Any of the parties might consider appealing this decision to the Supreme Court of Canada. In particular, a majority of the appeal judges took away the West Moberly First Nation’s priority objective, to increase the size of the Burnt Pine caribou herd. BC or First Coal would prefer the result advocated by the dissenting judge who would have set aside the Supreme Court judge’s order entirely.

A proponent does not want to be in the position of spending a lot of money on a promising property only to find that there is a potentially irreconcilable conflict with an aboriginal or treaty right. A proponent does not want to be hostage to a court finding that the government did not properly discharge its constitutional duty to consult and, if necessary, accommodate aboriginal interests. A further appeal to the Supreme Court of Canada would take time and money, and the outcome is not certain.

Governments do not provide warranties and indemnifications to support the proper discharge of their consultation activities as required by section 35 of the Constitution Act, 1982. In December 2009, Ontario settled a lawsuit brought by Platinex Inc. with both a payment and a future NSR in respect of a property that could not be developed because there was not an accommodation acceptable to the First Nation. However, this is likely to be a rare exception; and Ontario has since amended its Mining Act to address aboriginal consultation issues.

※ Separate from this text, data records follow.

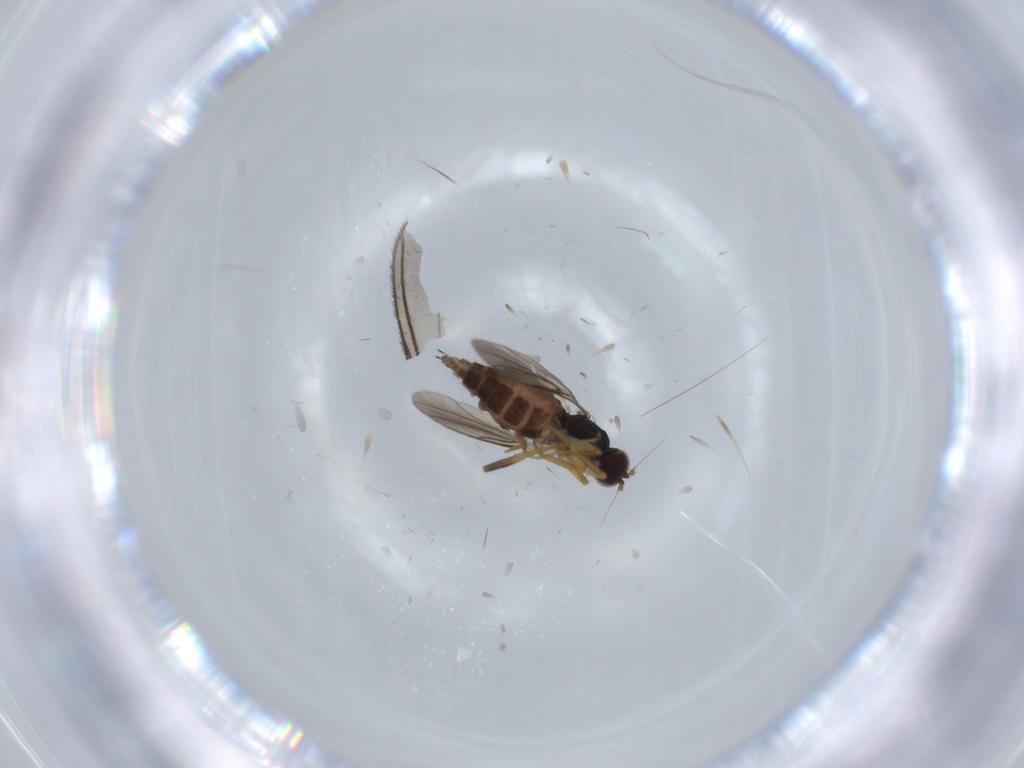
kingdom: Animalia
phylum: Arthropoda
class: Insecta
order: Diptera
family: Hybotidae
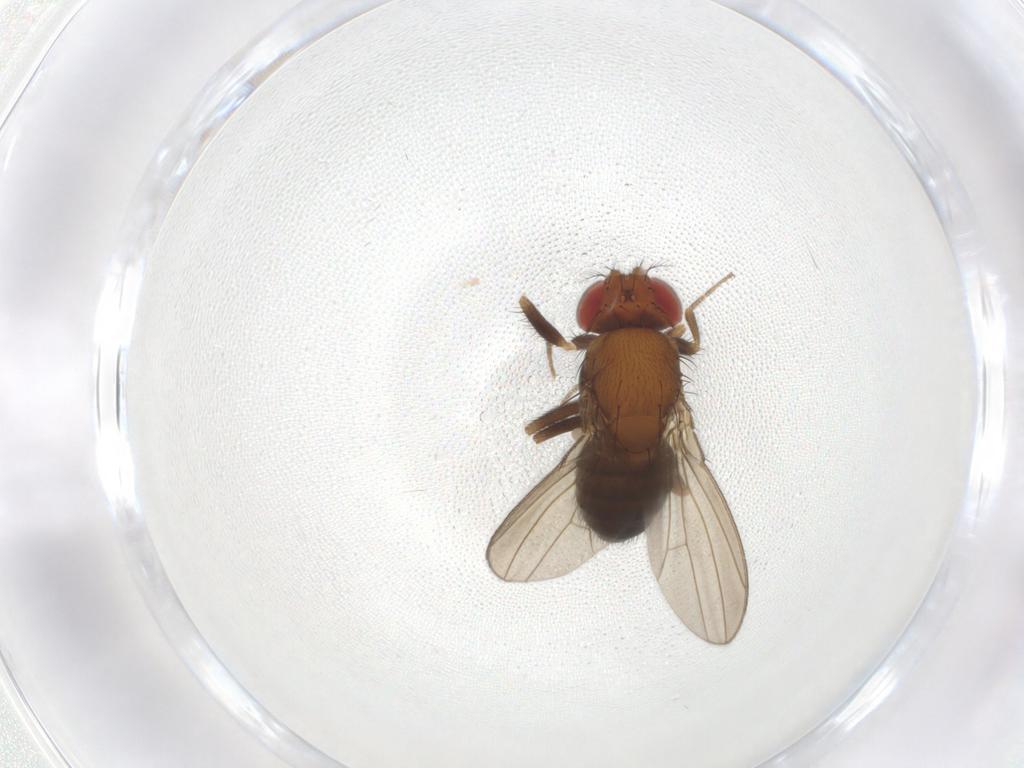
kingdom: Animalia
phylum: Arthropoda
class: Insecta
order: Diptera
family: Drosophilidae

Strategically, aboriginal issues need to be identified at the very earliest stages of analysis of a claim. If agreement cannot then be reached to include both the Crown and the First Nation, the opinion of the courts can be sought before significant exploration expenses are incurred – if that seems worthwhile. Although that involves delay, it can be better than a project hitting roadblocks or mired in legal uncertainties after significant sunk costs.